There are voices now, as if echoing out from a tunnel. I can hear them, but I cannot make out what they’re saying.
“Comment vous appelez-vous?” someone asks in a language I know is not mine but that I somehow understand. What is your name?
“Can you tell us your name?” The question again in another language, also not my own.
“Willem de Ruiter.” This time it’s my voice. My name.
“Good.” It is a man’s voice. It switches back to the other language. French. It says that I got my own name right, and I wonder how it is he knows this. For a second I think it is Bram speaking, but even as muddled as I am, I realize this is not possible. Bram never did learn French.
• • •
“Willem, we are going to sit you up now.”
The back of my bed— I think I’m on a bed —tilts forward. I try to open my eyes again. Everything is blurry, but I can make out bright lights overhead, scuffed walls, a metal table.
“Willem, you are in the hospital,” the man says.

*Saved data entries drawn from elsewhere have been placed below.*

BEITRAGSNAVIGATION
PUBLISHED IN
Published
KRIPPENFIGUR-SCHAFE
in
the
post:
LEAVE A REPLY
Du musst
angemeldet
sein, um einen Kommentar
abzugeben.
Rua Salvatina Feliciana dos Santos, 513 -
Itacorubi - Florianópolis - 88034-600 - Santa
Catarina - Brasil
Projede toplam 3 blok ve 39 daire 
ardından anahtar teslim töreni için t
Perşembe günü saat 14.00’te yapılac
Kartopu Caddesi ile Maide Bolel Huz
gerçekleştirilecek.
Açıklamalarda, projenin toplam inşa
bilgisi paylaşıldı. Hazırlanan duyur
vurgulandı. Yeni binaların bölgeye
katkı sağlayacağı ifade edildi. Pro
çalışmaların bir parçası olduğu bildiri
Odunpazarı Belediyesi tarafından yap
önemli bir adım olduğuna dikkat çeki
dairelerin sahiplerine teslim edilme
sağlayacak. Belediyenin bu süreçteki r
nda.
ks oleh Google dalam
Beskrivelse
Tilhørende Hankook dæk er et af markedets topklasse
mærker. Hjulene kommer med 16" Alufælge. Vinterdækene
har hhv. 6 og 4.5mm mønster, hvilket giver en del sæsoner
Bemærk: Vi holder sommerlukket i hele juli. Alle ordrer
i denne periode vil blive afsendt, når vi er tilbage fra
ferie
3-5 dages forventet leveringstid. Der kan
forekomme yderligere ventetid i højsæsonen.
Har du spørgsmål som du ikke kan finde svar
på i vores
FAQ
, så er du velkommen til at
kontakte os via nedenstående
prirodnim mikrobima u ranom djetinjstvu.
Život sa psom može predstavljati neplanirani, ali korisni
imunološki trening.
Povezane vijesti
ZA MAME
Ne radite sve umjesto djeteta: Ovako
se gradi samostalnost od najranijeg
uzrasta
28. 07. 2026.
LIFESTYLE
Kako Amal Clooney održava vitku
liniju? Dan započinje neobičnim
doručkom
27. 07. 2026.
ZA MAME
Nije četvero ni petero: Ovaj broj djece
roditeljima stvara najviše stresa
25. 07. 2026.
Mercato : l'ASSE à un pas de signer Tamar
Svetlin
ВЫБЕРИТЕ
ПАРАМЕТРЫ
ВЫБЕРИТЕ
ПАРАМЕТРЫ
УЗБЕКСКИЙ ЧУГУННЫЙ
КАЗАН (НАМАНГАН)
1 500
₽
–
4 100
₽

Yes, I was just sussing that part out. It would also explain my shirt being covered in blood, if not the shirt itself, which is not mine. It is gray and says SOS in red lettering. What does SOS mean? Whose shirt is this? And whose blood is on it?
I look around. I see the man—a doctor?—in the lab coat, the nurse next to him, holding out an ice compress for me to take. I touch my cheek. The skin is hot and swollen. My finger comes away with more blood. That answers one question.
“You are in Paris,” the doctor says. “Do you know where Paris is?”
I am eating tagine at a Moroccan restaurant in Montorgueil with Yael and Bram. I am passing the hat after a performance with the German acrobats in Montmartre. I am thrashing, sweaty, at a Mollier Than Molly show at Divan du Monde with Céline. And I’m running, running through the Barbès market, a girl’s hand in mine.
Which girl?
“In France,” I manage to answer. My tongue feels thick as a wool sock.
“Can you remember what happened?” the doctor asks.
I hear boots and taste blood. There is a pool of it in my mouth. I don’t know what to do with it, so I swallow.
“It appears you were in a fight,” the doctor continues. “You will need to make a report to the police. But first you will need sutures for your face, and we must take a scan of your head to make sure there is no subdural hematoma. Are you on holiday here?”
Black hair. Soft breath. A gnawing feeling that I’ve misplaced something valuable. I pat my pocket.
“My things?” I ask.
“They found your bag and its contents scattered at the scene. Your passport was still inside. So was your wallet.”
He hands it to me. I look at the billfold. There are more than a hundred euros inside, though I seem to recall having a lot more. My identity card is missing.
“We also found this.” He shows me a small black book. “There is still quite a bit of money in your wallet, no? It doesn’t suggest a robbery, unless you fought off your attackers.” He frowns, I assume at the apparent foolishness of this maneuver.
Did I do that? A low fog sits overhead, like the mist coming off the canals in the morning that I used to watch and will to burn off. I was always cold. Yael said it was because though I looked Dutch, her Mediterranean blood was swimming in me. I remember that, remember the scratchy wool blanket I would wrap myself in to stay warm. And though I now know where I am, I don’t know why I’m here. I’m not supposed to be in Paris. I’m supposed to be in Holland. Maybe that explains that niggling feeling.